Tuesday, February 21, 2017

Can you hear me now?

[21 Feb 2017]

One of our biggest concerns about coming back to Bolivia, and being assigned way out in the countryside, it Tupiza, was whether we would be able to communicate regularly with family back home. I knew, from our time in Cochabamba, that I could put a chip in my android phone, and get email, etc., but our experience with Skype over the internet at the temple wasn’t always the best. I figured it would only be worse this far out, especially if our only option was going to an internet cafĂ© to acquire a signal.
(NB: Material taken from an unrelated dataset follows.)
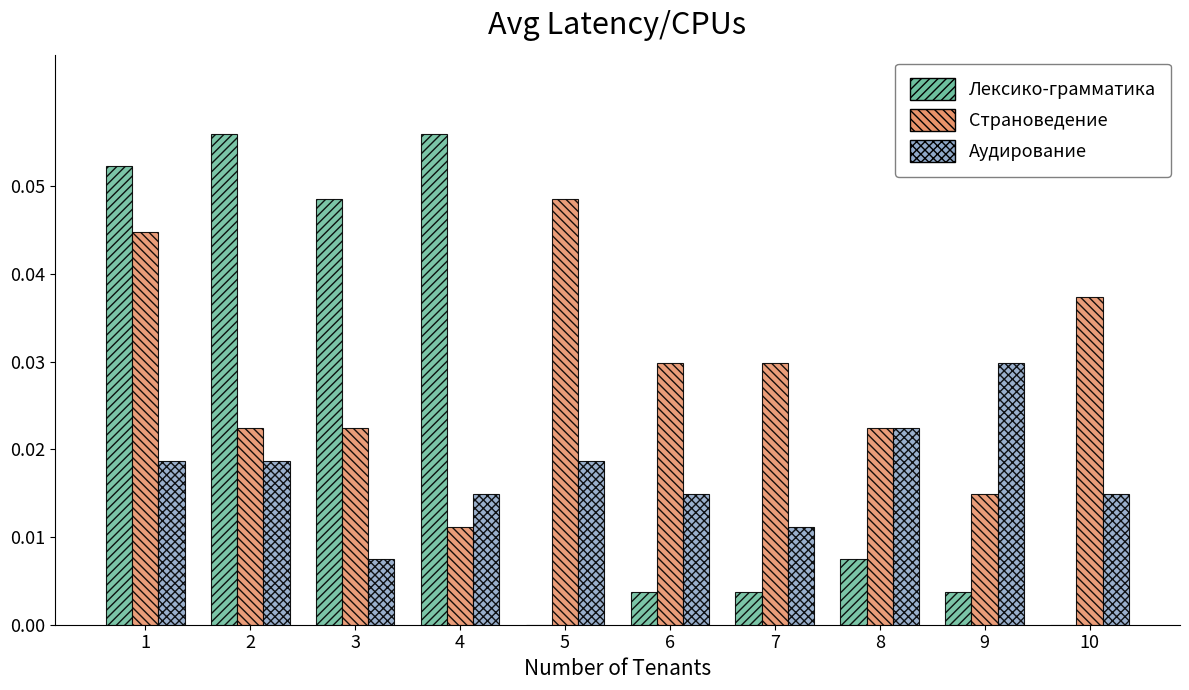

Which category has the highest value in the Страноведение series?

5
In an effort to cover all the bases, a couple of months ago I bought a Nexus 5x phone (thanks to information from our son Sam), and signed up on the Google Fi network. Their FAQ pages indicated that they had service in Bolivia, which I translated to mean La Paz, Cochabamba, and Santa Cruz. Sure enough, as soon as we landed in La Paz, I had service, and was able to contact the Mission President.

When we got to Santa Cruz, it was still working. Good so far. When we arrived in Sucre, it seemed to work at the airport, but not in town. When we got to Tupiza, it appeared to receive a signal, but never attached to a network. At least for the first few days. Along about the third day or so, it connected, and has been pretty reliable since. We’ve skyped over it, with a better connection than we  had in Cochabamba, called home, etc. So, that was a relief. It isn’t always connected, but it is pretty infrequent that it doesn’t work.

On our third day here, I bought an Entel chip to put my old Android phone up on the Bolivian network. And it works fine, too for email and calls within Bolivia. I think I can make international calls as well, but I don’t need to with my other options.

Which brings me to actual internet in our apartment. I was thinking I’d have to have a line pulled, and the owner here indicated that he planned to do that someday. But it costs something like $450 US to do that. Not very reasonable.

President Hansen had referred me to the District Secretary, Eduardo, who he thought would know the best way to do it. So I talked to him, and at his direction bought a tigo(different network here in Bolivia) MiFi. It is a little device (about 3.5 inches long) that pulls its internet signal from satellites. It also has a little battery pack that lasts 5 hours or so. Eduardo assures me it will work out in the most remote parts of Bolivia. It cost about $120 US, but came with $105 US credit, so it nets out at $15 US. Not bad. Our first Skype session with one of the family demonstrated its power – a far better connection than we had in Cochabamba – nearly flawless. And I can take to church with me to download church media or manuals that I may have missed getting downloaded in Spanish as I need them.  Or, when we travel to Cochabamba, I can connect when needed (the trip is a bit longer than 5 hours, unfortunately.)

tigo MiFi - connected to USB power with battery behind it.
At our current usage rate, with half-hour Skype sessions with the kids and parents during the week, it looks like it will turn out to be a bit pricier than internet in the states, but it is well worth it. We’re burning through about $4.50US per day. I don’t know what that amounts to in $/GB, but I’ll figure it out eventually. It’s a pretty nifty little device, and pretty progressive for Bolivia.

So, very good news. Not only are communications with home, kids, parents, etc. doable, they are very fast and reliable.